初めて救った命
ーー朝
目覚めると、窓の外には太陽の光が差し込んでいた。
王宮に居たときは何をするにも時間が決められていた。だけど今は誰にも縛られず、好きな時間に起きて、好きな服を選び、好きな場所へ行ける。――そんな自由を、少しずつ実感できるようになってきていた。
「今日は……街を歩いてみよう」
寝巻き姿のまま小さく呟いて、鏡の前に立つ。
光を浴びたような金色の髪と宝石のような青い瞳。王族として生まれた証。
王宮を出てからここ数日はマントを羽織ってやり過ごしていたけど、いつまでもこれでは逆に目立ってしまう。
「変容魔法、試してみようかな...」
いつでも外に出られるように学んでおいてよかった。
「ルーシェ」
短く呟くと、髪の色は少し落ち着いた茶色に、瞳は緑色に変わった。
(これで、ただの旅人に見えるはず)
簡素なワンピースを着て、手持ちの小さな財布をポケットに入れたら、私は部屋を出た。
◆◆◆
街は朝から活気に満ちていた。
パン屋の前を通れば、焼き立ての香ばしい匂いが鼻をくすぐる。
行商人たちが馬車の上から大声で品を売り込んでおり、子どもたちはその間を走り回って笑っている。
(……こんなに人が近いなんて)
王宮の中では、距離を置かれた。
微笑んでも、誰も対等な目線では返してくれなかった。
けれど、この街では誰もが自由に喋り、笑い、時に怒っていた。
それが、どうしようもなく羨ましく、まぶしかった。
私は果物を一つ買い、ついでに布地を眺め、喉が渇けば露店でハーブ水を飲んだ。
平民の人々からすれば普通の一日。
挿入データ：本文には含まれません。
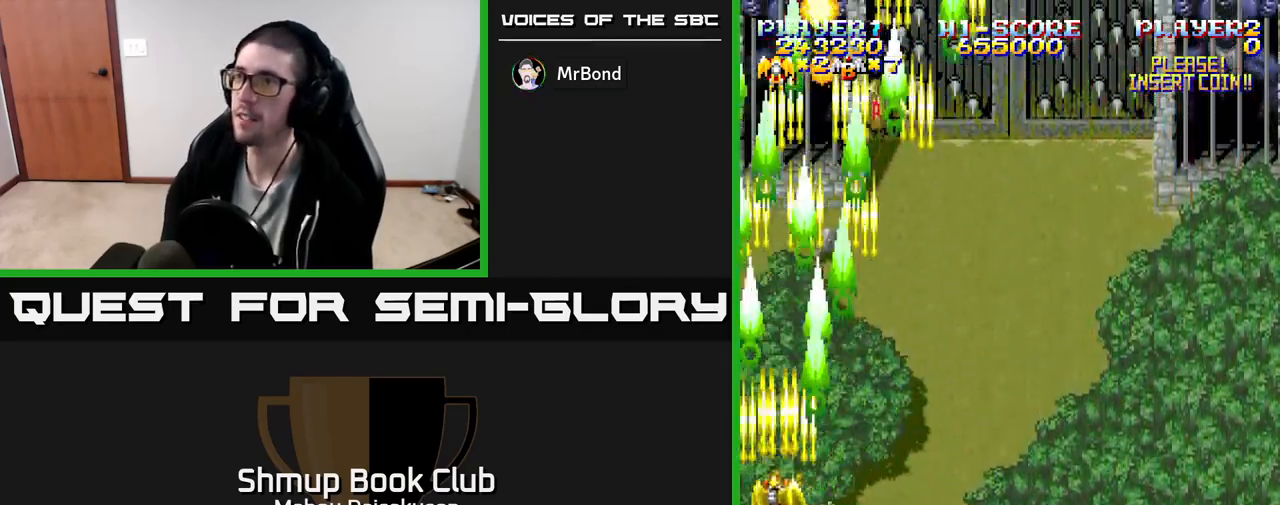
{"buttons": ["A"], "events": [[133, "DPAD_UP", "up"]]}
けれど、それが私にとっては何よりも新鮮だった。
人の流れに身を任せて歩いていると、いつの間にか裏路地に入り込んでいた。
街の中心の賑やかさとは違い、ここはひっそりとして、物音ひとつしない。
と、その時――
「……うぅ……」
かすかな、けれど明らかに苦しげな声が聞こえた。
「……誰かいるの……?」
私は足を止め、耳を澄ます。
間違いなく、誰かがうめいていた。
声のする方へ、そっと進むと――
そこにいたのは、壁際で倒れているひとりの少年だった。
「……!」
見るからにやせ細った体。
汚れた服、傷だらけの体。
呼吸は浅く、目は焦点を失っていた。
私は慌てて近づき、膝をつく。
「大丈夫? 聞こえる?」
肩を揺すっても、反応はない。
額に触れると、ひどく熱を帯びていた。
「このままじゃ、死んじゃう……」
一瞬だけ迷いがよぎる。
けれど私は、少年の体を抱きかかえ、そのまま魔法を使って部屋に転移した。
◆◆◆
部屋に転移した後、汗だくになった服を脱がせ、少年をベッドに寝かせた。
息は止まりそうなほど細く顔色も悪い。
体には深い傷がいくつもあって、熱もあり衰弱しきっていた。
すぐに治癒魔法をかけたが傷が酷すぎて回復が間に合わなかった。
「どうしようこのままじゃ間に合わない……もう聖魔法を使うしか...」
それは王族の直系にのみ引き継がれ人の生死を左右するという神の領域に触れてしまうため緊急時にしか使うことを許可されていない超高位魔法ーー
ここで使えば魔力の波動でに場所が露見する可能性もある。
でも――
「……今はそんなこと気にしてる暇はないわ」
私は両手を少年の胸の上にそっと手を重ね、目を閉じる。
「リヴィア」
けれどその瞬間、手のひらから柔らかな光が広がった。
優しく包み込むような白い光。
それが、少年の体へと染み込むように流れていく。
消えかけていた命の灯火が、ゆっくりと、しかし確実に戻っていくのがわかった。
ひとつ、またひとつと傷が癒え、色がなかった唇にも色が戻りはじめた。
呼吸も穏やかに、確かに深くなっていった。
「……これで、ひとまずは……」
私は、ようやく小さく息を吐いた。
魔力を使い果たしたわけではないけれど、緊張で全身が汗ばみ、心臓がまだ早鐘のように打っていた。
「……あなた、何があったの?」
返事がないことはわかっていても口に出してしまった。誰かに追われていたのか、それとも、ただ飢えて倒れていたのか。
何もわからない。
でも自分の手で意思で初めて人の命を救ったということが嬉しくてたまらなかった。
「名前……知りたいな」
まだ眠ったままの少年の髪をそっと撫でながら、私はぽつりと呟いた。